--- Source extract Enclosed Below ---
5 min

Protecting a form from spam without a Captcha: from Akismet to my homegrown anti-spam

2026-05-06

Back in November 2016, I published a post on my WordPress blog titled “How do you set up Akismet?”. I explained how to enable the anti-spam plugin bundled with WordPress, grab an API key from the official site, then choose between deleting unwanted comments outright and a fourteen-day probation folder. I even shared a small filter to drop into functions.php to extend that window to thirty days, with a line that already said it all: “we are never safe from a false positive.” Ten years on, I no longer protect blog comments but the forms on my own site, built on Pulsar, my PHP framework. And that 2016 instinct, keeping a doubtful message rather than losing a good one, has become the central rule of the anti-spam I ended up writing myself.

What Akismet taught me

Back then, I delegated everything. Akismet combined a dictionary of unwanted keywords, a set of rules and a blacklist, and sorted comments into pending or spam. For a blog, it worked well and I recommended it without reservation.
--- End of Enclosed Source extract ---
--- Extracted material Enclosed Below ---
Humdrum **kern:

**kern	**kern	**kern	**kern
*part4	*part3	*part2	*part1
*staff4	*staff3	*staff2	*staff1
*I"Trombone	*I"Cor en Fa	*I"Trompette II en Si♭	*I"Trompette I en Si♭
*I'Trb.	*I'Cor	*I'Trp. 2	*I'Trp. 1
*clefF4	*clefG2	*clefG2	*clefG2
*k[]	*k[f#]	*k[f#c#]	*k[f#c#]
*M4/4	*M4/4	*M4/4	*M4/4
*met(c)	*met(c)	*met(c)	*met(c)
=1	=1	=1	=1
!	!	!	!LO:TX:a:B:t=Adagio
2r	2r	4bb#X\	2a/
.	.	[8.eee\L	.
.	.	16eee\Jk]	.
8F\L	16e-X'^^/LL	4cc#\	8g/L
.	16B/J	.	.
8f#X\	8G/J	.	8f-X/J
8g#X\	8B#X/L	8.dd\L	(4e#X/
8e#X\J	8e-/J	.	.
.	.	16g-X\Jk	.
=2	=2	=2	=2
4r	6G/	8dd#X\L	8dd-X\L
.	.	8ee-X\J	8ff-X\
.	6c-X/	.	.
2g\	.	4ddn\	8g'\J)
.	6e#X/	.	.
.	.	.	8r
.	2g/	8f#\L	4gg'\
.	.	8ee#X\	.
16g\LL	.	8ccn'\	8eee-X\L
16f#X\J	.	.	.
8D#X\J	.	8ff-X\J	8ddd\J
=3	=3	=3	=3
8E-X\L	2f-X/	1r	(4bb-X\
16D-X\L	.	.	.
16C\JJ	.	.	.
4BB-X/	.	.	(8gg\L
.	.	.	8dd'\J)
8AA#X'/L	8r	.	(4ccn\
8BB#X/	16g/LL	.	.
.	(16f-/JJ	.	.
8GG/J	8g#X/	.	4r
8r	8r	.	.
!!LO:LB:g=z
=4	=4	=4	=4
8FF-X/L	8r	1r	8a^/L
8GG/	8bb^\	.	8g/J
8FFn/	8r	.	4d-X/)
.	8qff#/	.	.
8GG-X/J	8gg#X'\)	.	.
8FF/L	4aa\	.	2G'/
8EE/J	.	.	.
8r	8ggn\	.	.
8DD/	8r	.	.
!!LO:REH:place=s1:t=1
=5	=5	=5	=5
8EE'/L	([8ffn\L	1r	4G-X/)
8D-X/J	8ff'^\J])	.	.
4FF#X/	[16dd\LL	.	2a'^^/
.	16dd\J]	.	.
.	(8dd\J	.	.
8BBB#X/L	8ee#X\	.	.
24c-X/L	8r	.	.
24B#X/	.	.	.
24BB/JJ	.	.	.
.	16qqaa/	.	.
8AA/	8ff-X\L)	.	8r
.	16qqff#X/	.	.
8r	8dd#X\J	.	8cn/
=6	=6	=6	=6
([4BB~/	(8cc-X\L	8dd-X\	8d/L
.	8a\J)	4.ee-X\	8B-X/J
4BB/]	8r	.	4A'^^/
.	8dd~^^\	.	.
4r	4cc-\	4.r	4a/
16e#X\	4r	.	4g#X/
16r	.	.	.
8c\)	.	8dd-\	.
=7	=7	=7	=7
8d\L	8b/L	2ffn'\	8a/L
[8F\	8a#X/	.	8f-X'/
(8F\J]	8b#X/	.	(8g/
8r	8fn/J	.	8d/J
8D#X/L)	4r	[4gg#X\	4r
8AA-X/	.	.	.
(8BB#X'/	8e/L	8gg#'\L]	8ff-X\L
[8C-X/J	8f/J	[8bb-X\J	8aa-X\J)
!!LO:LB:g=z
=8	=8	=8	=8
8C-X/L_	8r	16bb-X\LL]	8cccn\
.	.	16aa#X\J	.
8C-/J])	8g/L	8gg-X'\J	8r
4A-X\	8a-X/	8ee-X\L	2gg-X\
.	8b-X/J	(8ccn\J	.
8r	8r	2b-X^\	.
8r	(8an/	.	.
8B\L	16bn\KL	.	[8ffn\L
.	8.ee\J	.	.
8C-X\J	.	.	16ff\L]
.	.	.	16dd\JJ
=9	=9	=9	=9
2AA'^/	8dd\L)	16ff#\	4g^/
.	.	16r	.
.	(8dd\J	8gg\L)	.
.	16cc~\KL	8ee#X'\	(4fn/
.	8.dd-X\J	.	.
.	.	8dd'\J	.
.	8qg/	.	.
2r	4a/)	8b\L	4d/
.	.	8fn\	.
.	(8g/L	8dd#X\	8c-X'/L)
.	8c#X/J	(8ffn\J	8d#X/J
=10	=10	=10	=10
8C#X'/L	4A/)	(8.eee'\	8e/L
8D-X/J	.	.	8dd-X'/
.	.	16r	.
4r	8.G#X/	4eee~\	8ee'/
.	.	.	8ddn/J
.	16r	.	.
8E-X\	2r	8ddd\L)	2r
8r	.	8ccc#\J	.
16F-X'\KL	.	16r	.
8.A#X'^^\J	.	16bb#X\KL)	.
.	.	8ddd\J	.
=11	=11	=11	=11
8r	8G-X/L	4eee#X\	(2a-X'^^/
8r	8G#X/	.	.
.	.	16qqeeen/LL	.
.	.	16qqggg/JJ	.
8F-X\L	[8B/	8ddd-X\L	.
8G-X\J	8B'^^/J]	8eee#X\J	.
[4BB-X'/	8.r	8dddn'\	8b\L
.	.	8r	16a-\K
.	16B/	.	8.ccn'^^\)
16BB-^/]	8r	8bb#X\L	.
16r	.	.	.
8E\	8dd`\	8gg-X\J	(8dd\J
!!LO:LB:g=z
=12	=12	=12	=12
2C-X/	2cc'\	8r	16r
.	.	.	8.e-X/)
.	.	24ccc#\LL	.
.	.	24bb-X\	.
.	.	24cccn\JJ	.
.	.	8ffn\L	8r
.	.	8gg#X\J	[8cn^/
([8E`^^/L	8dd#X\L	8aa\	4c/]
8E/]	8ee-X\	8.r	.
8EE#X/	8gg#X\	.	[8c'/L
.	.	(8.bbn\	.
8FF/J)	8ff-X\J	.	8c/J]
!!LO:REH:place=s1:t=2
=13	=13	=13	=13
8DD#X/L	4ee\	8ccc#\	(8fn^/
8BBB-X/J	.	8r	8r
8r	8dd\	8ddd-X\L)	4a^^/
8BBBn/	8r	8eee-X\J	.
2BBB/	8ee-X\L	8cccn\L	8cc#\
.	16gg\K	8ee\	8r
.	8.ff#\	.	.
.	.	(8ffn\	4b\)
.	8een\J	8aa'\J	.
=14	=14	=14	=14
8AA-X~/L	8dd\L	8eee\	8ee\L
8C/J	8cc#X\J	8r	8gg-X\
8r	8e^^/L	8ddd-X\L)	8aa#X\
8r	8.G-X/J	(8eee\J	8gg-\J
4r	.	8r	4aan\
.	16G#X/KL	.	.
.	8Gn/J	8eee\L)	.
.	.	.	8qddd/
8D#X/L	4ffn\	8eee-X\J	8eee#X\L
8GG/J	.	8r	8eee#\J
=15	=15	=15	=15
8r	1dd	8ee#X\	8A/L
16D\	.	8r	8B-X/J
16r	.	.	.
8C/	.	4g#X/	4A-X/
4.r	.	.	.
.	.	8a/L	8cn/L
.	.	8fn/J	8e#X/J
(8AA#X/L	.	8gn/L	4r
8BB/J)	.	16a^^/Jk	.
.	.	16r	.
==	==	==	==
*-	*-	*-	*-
--- End of Enclosed Extracted material ---
Questions to answer:
• a. Copy the passage of the anti-spam article from "Back then, I" up to and including "it without reservation.".
• b. Using the anti-spam article, decide whether each statement agrees with it. Answer yes or no, and quote the words that settle it.
(i) The 2016 post appeared on a WordPress blog.
(ii) The filter shared in the 2016 post extended the probation window to sixty days.
(iii) Akismet sorted comments into pending or spam.

Answers to this exercise:
• a.
Back then, I delegated everything. Akismet combined a dictionary of unwanted keywords, a set of rules and a blacklist, and sorted comments into pending or spam. For a blog, it worked well and I recommended it without reservation.

• b.
(i) Yes: "I published a post on my WordPress blog"
(ii) No: "to extend that window to thirty days"
(iii) Yes: "sorted comments into pending or spam"